• **Your instructions**: Below is a block of records; return all of them exactly, but without the images.

• **Exercise input**:
★ ★ ★

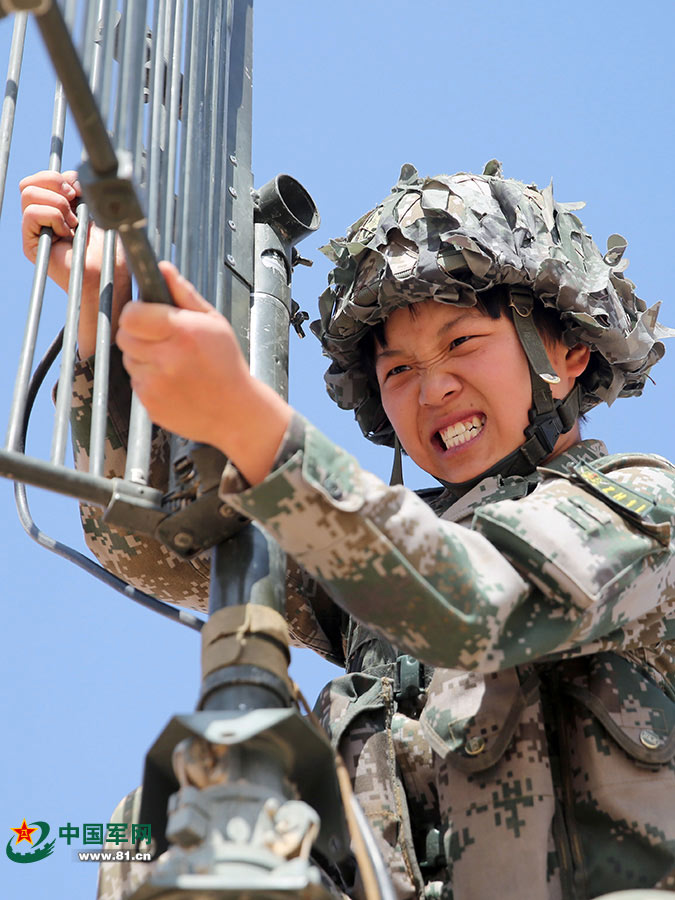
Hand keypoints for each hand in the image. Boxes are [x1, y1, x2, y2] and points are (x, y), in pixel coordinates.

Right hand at [20, 169, 130, 356]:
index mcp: (59, 207)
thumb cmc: (109, 249)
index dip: (64, 177)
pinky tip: (67, 233)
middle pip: (30, 181)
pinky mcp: (32, 244)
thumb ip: (81, 189)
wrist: (109, 275)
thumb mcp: (98, 210)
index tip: (82, 190)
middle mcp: (44, 217)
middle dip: (56, 183)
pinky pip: (31, 213)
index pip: (45, 177)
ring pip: (28, 193)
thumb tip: (69, 177)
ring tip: (74, 223)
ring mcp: (36, 230)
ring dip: (57, 203)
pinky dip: (53, 217)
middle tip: (76, 200)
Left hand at [117, 261, 291, 484]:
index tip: (145, 314)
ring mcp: (156, 384)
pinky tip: (171, 381)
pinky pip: (136, 383)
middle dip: (137, 333)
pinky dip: (148, 380)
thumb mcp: (214, 322)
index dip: (135, 311)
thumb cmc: (226, 365)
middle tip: (159, 338)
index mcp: (182, 333)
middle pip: (124, 336)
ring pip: (128, 359)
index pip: (132, 314)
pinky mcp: (150, 403)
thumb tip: (163, 268)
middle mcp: (166, 358)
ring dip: (142, 357)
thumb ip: (184, 294)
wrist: (235, 411)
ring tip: (170, 362)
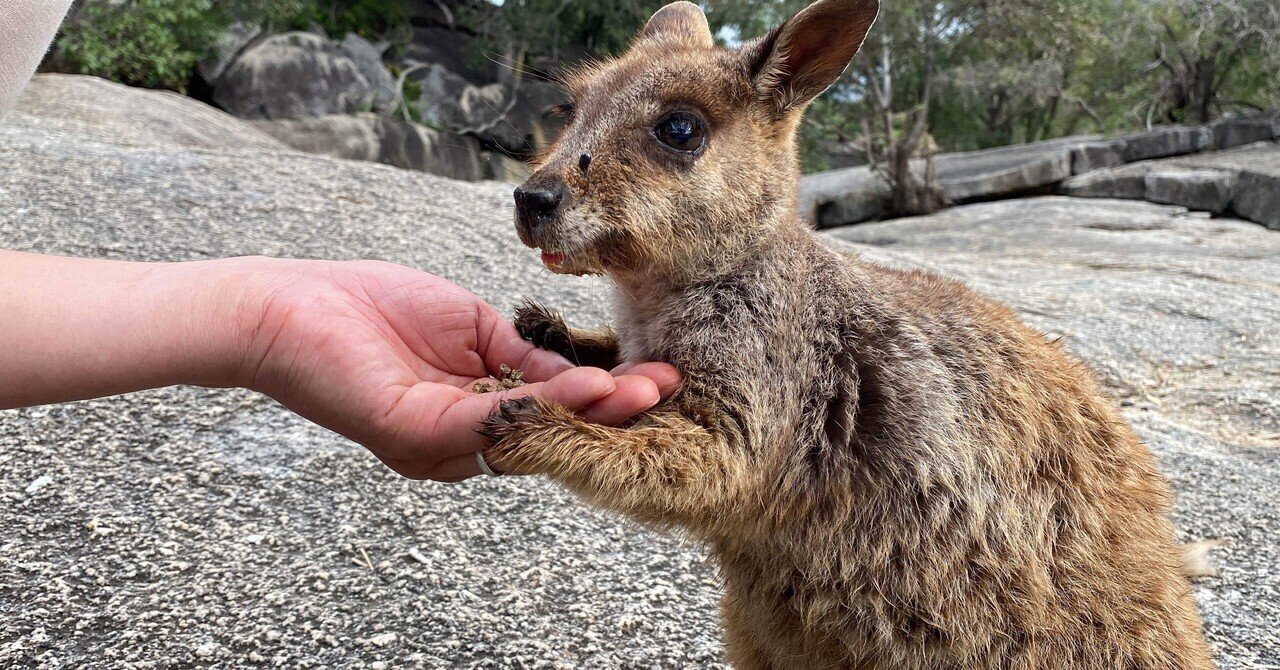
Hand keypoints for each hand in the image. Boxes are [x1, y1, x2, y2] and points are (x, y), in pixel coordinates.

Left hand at [234, 258, 679, 480]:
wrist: (290, 304)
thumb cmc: (369, 307)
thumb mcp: (470, 327)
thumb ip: (523, 355)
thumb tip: (581, 375)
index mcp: (472, 416)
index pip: (550, 412)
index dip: (603, 399)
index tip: (657, 379)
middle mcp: (459, 442)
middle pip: (551, 433)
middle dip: (612, 413)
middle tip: (669, 390)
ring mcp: (438, 445)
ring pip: (532, 433)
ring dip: (592, 413)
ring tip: (644, 390)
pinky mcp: (416, 432)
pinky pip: (495, 422)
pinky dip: (547, 405)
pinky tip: (588, 386)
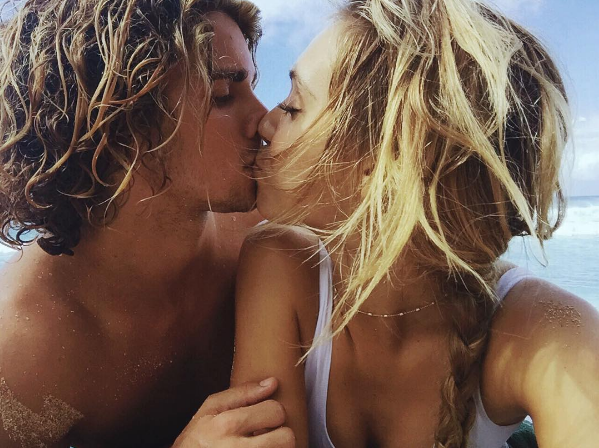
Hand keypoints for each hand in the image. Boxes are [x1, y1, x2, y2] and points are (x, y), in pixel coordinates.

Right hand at [172, 378, 294, 447]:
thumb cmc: (195, 440)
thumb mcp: (209, 411)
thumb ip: (241, 393)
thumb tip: (273, 382)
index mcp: (227, 425)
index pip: (275, 411)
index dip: (272, 414)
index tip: (263, 420)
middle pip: (287, 437)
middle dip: (279, 435)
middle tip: (266, 436)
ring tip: (262, 446)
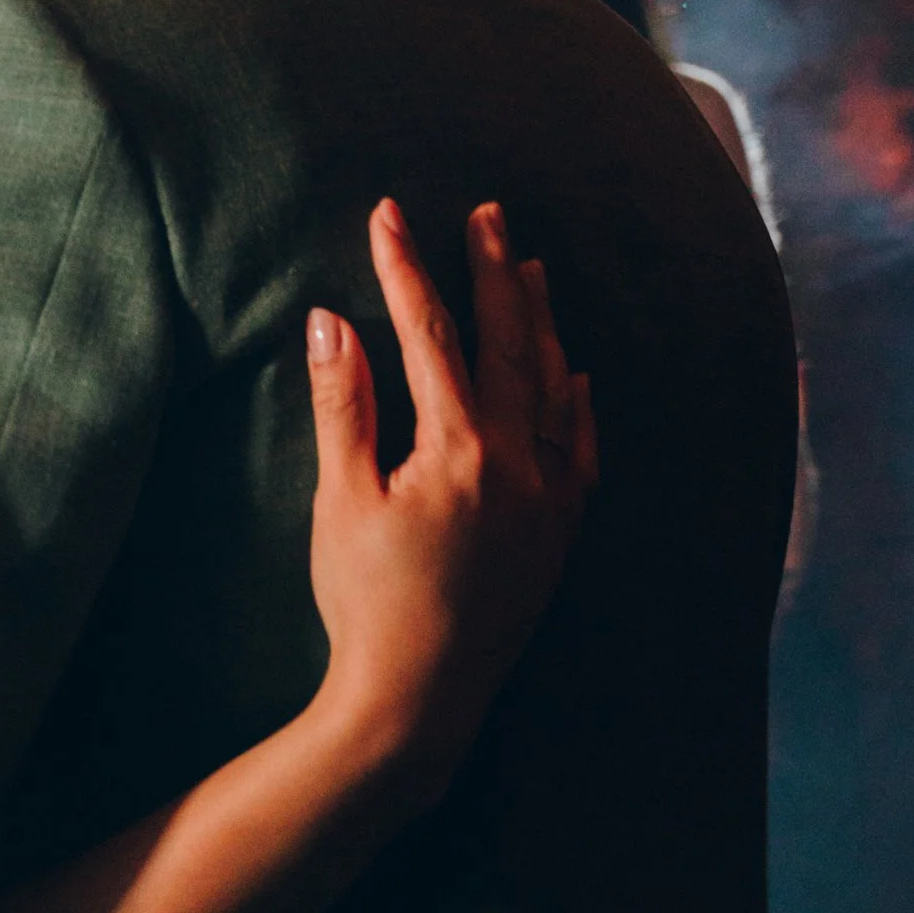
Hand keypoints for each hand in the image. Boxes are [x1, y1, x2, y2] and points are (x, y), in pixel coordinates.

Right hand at [305, 200, 596, 809]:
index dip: (407, 268)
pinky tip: (575, 373)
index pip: (431, 333)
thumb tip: (331, 321)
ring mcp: (549, 498)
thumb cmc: (366, 602)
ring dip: (541, 321)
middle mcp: (519, 464)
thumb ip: (343, 405)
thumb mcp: (341, 500)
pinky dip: (577, 401)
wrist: (418, 701)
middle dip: (495, 270)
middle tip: (487, 211)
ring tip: (531, 266)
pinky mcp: (559, 533)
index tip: (389, 213)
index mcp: (458, 449)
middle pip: (510, 342)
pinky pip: (581, 448)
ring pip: (554, 385)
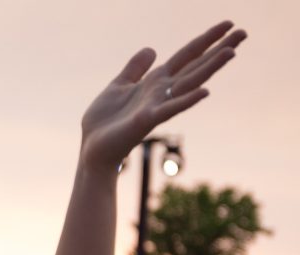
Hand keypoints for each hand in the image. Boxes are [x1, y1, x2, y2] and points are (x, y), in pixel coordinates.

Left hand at [80, 22, 245, 168]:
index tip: (228, 24)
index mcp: (155, 82)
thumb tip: (152, 49)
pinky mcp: (145, 121)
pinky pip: (169, 109)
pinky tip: (205, 92)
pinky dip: (186, 101)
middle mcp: (161, 92)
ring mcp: (156, 106)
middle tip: (244, 32)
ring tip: (231, 52)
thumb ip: (135, 69)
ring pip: (188, 84)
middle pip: (195, 66)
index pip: (186, 56)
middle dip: (218, 49)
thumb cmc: (104, 122)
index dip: (206, 40)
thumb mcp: (118, 85)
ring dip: (209, 68)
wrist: (91, 149)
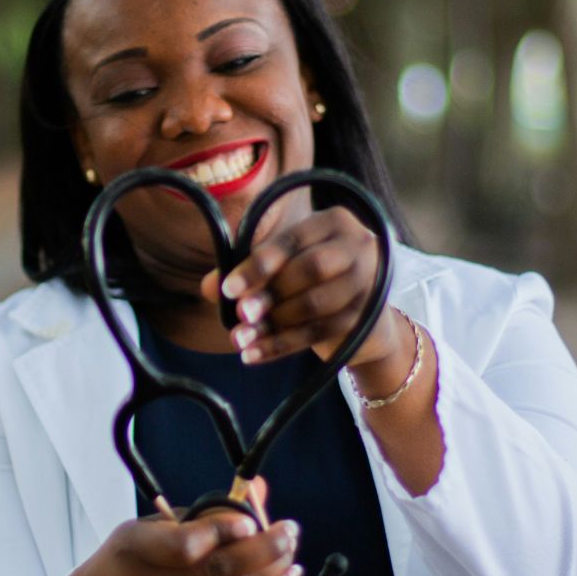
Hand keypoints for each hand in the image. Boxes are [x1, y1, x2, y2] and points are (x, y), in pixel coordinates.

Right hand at [61, 490, 302, 575]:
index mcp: (135, 551)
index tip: (248, 522)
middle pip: (221, 572)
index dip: (220, 533)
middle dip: (265, 549)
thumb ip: (200, 514)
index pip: (184, 546)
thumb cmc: (127, 562)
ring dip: (275, 570)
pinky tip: (287, 574)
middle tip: (288, 530)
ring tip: (290, 547)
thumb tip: (256, 491)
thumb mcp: (146, 526)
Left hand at [199, 206, 402, 367]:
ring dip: (273, 323)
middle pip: (311, 268)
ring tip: (241, 338)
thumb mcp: (285, 268)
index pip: (292, 239)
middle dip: (270, 293)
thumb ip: (248, 272)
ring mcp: (368, 282)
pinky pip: (318, 333)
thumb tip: (208, 287)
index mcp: (334, 222)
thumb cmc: (315, 283)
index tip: (228, 289)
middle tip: (240, 314)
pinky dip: (281, 345)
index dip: (259, 264)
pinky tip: (254, 354)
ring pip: (316, 304)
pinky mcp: (366, 318)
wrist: (367, 323)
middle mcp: (359, 245)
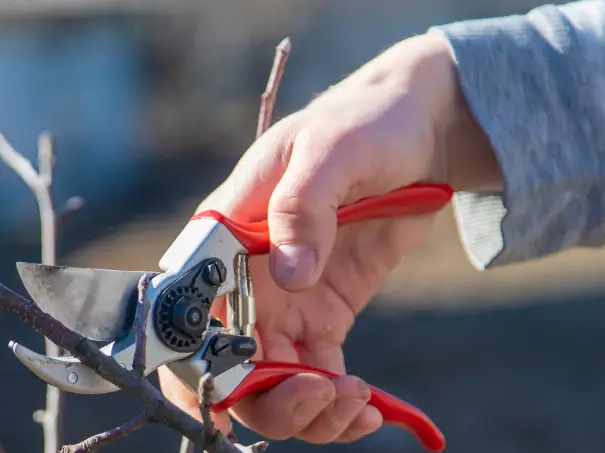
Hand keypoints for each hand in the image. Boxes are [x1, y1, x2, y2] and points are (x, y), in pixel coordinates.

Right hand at [159, 31, 498, 444]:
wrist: (417, 135)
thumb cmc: (363, 125)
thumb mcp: (332, 150)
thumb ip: (303, 207)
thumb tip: (291, 277)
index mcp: (225, 234)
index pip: (187, 311)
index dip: (199, 364)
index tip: (239, 394)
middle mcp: (246, 278)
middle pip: (229, 365)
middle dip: (267, 400)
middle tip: (319, 395)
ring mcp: (286, 301)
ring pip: (275, 383)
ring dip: (308, 412)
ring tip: (356, 404)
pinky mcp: (325, 314)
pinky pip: (320, 374)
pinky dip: (338, 404)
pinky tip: (368, 410)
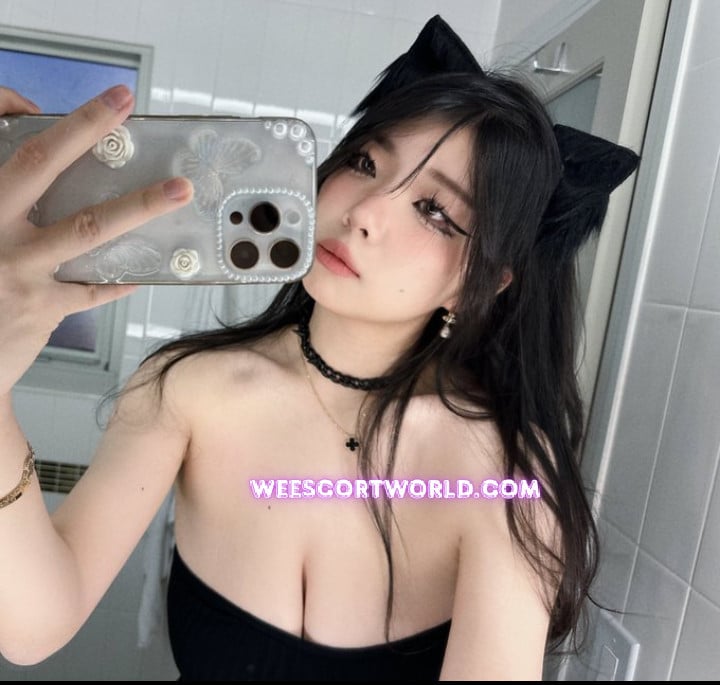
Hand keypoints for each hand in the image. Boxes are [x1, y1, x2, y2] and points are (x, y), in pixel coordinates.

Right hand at [0, 85, 192, 393]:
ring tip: (177, 190)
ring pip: (85, 228)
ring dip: (137, 206)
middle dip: (82, 129)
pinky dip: (116, 280)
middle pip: (38, 167)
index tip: (80, 99)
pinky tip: (138, 274)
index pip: (8, 151)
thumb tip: (42, 175)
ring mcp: (17, 269)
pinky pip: (91, 289)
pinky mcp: (41, 308)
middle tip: (122, 102)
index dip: (33, 116)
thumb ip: (6, 204)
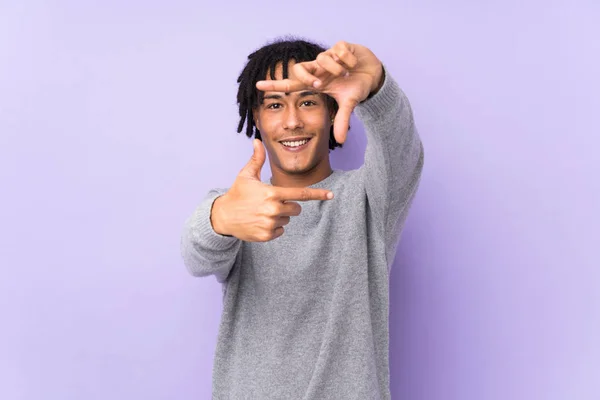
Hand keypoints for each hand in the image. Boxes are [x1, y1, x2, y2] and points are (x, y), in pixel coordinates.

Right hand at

★ ★ ★

• **Task output**:
Hand keypoints for each hand in the image. Boxes are [x1, y1, x2, y2] and points are (x, y), in pixel coordinates.

Right hand at [20, 169, 130, 356]:
index mcp: (59, 207)
thumb cmc: (109, 249)
index dip: (64, 177)
pinky tip: (67, 233)
middle pip: (30, 181)
pinky mcp: (32, 244)
thumb ip: (81, 189)
wrist: (109, 275)
thumb mcp: (98, 210)
index tip: (82, 190)
middle mcp: (44, 217)
middle dip: (56, 183)
pinky pip: (31, 213)
index pip: (45, 177)
ring pip: (28, 193)
thumb tip: (69, 177)
ring tip: (74, 223)
ring mcp: (36, 230)
ring dip: (57, 203)
pinky dip: (53, 217)
middle tip: (76, 200)
Left hand at [117, 261, 291, 484]:
index tip: (145, 314)
ring mcp: (156, 384)
pinky tip: (171, 381)
pinky pip: (136, 383)
middle dip: (137, 333)
pinky dip: (148, 380)
thumb mcp: (214, 322)
index dip: (135, 311)
thumb cmc: (226, 365)
middle tip: (159, 338)
index mcp: (182, 333)
middle pip: (124, 336)
ring pip: (128, 359)
index pip: (132, 314)
pinky mcp: (150, 403)
thumb tip: (163, 268)
middle mcp: (166, 358)
ring dip: (142, 357)
thumb ip: (184, 294)
wrist: (235, 411)
ring tip: (170, 362)
Hand keypoints for each hand in the image. Boxes are [x1, y1, x2, y2] and points are (x, y), in pixel coordinates.

Left hand at [234, 258, 679, 480]:
wrist: (290, 304)
thumb cmc: (369, 307)
thumb mcp: (470, 327)
thumb ip: (523, 355)
thumb tip: (581, 375)
index mcp: (472, 416)
index pip: (550, 412)
index dip: (603, 399)
index tip: (657, 379)
middle mcp: (459, 442)
middle pip: (551, 433)
middle dip: (612, 413)
middle tip: (669, 390)
ring mcp: (438, 445)
ring pip: (532, 433)
ring dip: (592, 413)
ring tip: (644, 390)
pinky mcp: (416, 432)
pinky pip: (495, 422)
pinky dip: (547, 405)
pinky tip: (588, 386)
Hand keypoints for each hand in the image. Boxes are [x1, y1, x2, y2] and points are (x, y), in pixel coordinates.

Right hand at [172, 378, 294, 447]:
thumb cmc: (195, 440)
thumb mcp: (209, 411)
thumb ip: (241, 393)
thumb tip: (273, 382)
index mcp: (227, 425)
index pip: (275, 411)
index dip: (272, 414)
index tip: (263, 420)
middle pip: (287, 437)
middle dip: (279, 435)
middle tip: (266, 436)
ring tip: (262, 446)
Hand keypoints for each hand in the image. Boxes are [x1, y1, x2, y2] and points are (x, y), in pixel coordinates.

Right hand at [305, 200, 596, 809]:
index dip: (407, 268)
pinky tip: (575, 373)
index pip: (431, 333)
thumb tip: (331, 321)
ring mcp: (549, 498)
thumb cmc: (366, 602)
ring dip: (541, 321)
middle mcp: (519, 464)
thumb ip: (343, 405)
thumb mcp: (341, 500)
pinky dip: (577, 401)
wrist: (418, 701)
middle dip: (495, 270)
middle tip: (487, 211)
ring tip: (531, 266)
pinky mcp: (559, 533)
index tip: (389, 213)
index mcp: (458, 449)
middle pip: (510, 342)
pinky pip: (581, 448)
ring pip: (554, 385)
Hand keypoints for each hand in the image. Boxes are [x1, y1, x2, y2] and points are (x, y), in pixel coordinates.

Left hand at [80, 22, 245, 168]:
index tip: (228, 24)
index mcp: (155, 82)
thumb tip: (152, 49)
pinky mcp: (145, 121)
pinky pip: (169, 109)
pinky tip: (205, 92)
pinky dip: (186, 101)
middle mcp: (161, 92)
ring mcp: (156, 106)
middle tip: (244, 32)
ring tip: (231, 52)
thumb ip: (135, 69)
ring pip: (188, 84)
middle pip: (195, 66)
index pip: (186, 56)
middle dip: (218, 49)
thumb cmc: (104, 122)
index dip: (206, 40)
thumb mcp: (118, 85)
ring dip: (209, 68)
wrist: (91, 149)
Hand keypoints for each hand in the image. Boxes are [x1, y1, x2, y2] and points are (x, y), in pixel coordinates.

Right hand at [61, 490, 302, 575]:
index mcp: (135, 551)
index tip: (248, 522)
middle pip: (221, 572)
index dip: (220, 533)
middle dip: (265, 549)
thumb ip: (200, 514)
index pip: (184, 546)
thumb cmc: (127, 562)
ring dip: (275, 570)
pinky tip: (287, 574)
middle tip: (288, 530)
ring tip: (290, 547)
thumb tip: (256, 491)
thumb mcp: (146, 526)
Left hand at [199, 206, 402, 367]:
ring dip: (273, 323)
middle pip: (311, 268)
ring tip: (241, 338)
thumb mcp: (285, 268)
index pip: (292, 239)
middle dip: (270, 293)
thumb ip: (248, 272)
ring mcp: (368, 282)
pinky pip: (318, 333)
thumb tip: (208, 287)
index mcp: (334, 222)
thumb cmc: (315, 283)
index tip: (228, 289)
middle tip: (240, 314)
pinky dip: (281, 345)
index dip: (259, 264)
pinky tip: (254, 354)
ring pip: (316, 304)
pinky mcp: (366, 318)
wrist: (367, 323)
middle mcp: (359, 245)
Hand keypoints for each hand in the image. Boxes are [x1, y1, x2, y2] and points are (x, y), in pixel coordinates.

Right hand at [159, 31, 498, 444]:
wrist: (417, 135)
thumb cmc: (363, 125)
thumb mcp: (332, 150)
thumb ip: (303, 207)
thumb tip: (291, 277)
index mcp: (225, 234)
index pip: (187, 311)
index dip: (199, 364)
index tip: (239, 394)
middle mcp: (246, 278)
middle pip: (229, 365)
middle dip: (267, 400)
middle tip: (319, 395)
ring mcp: (286, 301)
ring pip: (275, 383)
ring dip: (308, 412)
ring tip: (356, 404)
pinky mcp: (325, 314)
pinky pip: (320, 374)
pinky dip: (338, 404)
pinky tip: (368, 410)
Hand keypoints for each hand in the image. Boxes are [x1, y1, x2, y2] and points are (x, y), in pixel coordinates.

Right hand at [0, 85, 192, 393]:
ring tip: (177, 190)
ring pip: (85, 228)
ring dip: (137, 206)
middle dip: (82, 129)
pinky dip: (116, 280)
middle pip: (38, 167)
index tip: (80, 99)
pinky tip: (138, 274)
index pip: (8, 151)
thumb tip: (42, 175)
ring mcp: (17, 269)
pinky pip: (91, 289)
pinky mcp: (41, 308)
middle tip: (122, 102)
index dip: (33, 116)
thumb ip: (6, 204)
Hand keypoints for each hand in the image. Boxes are [x1, y1, x2, y2] and points are (x, y), in pixel coordinates.

Right hand at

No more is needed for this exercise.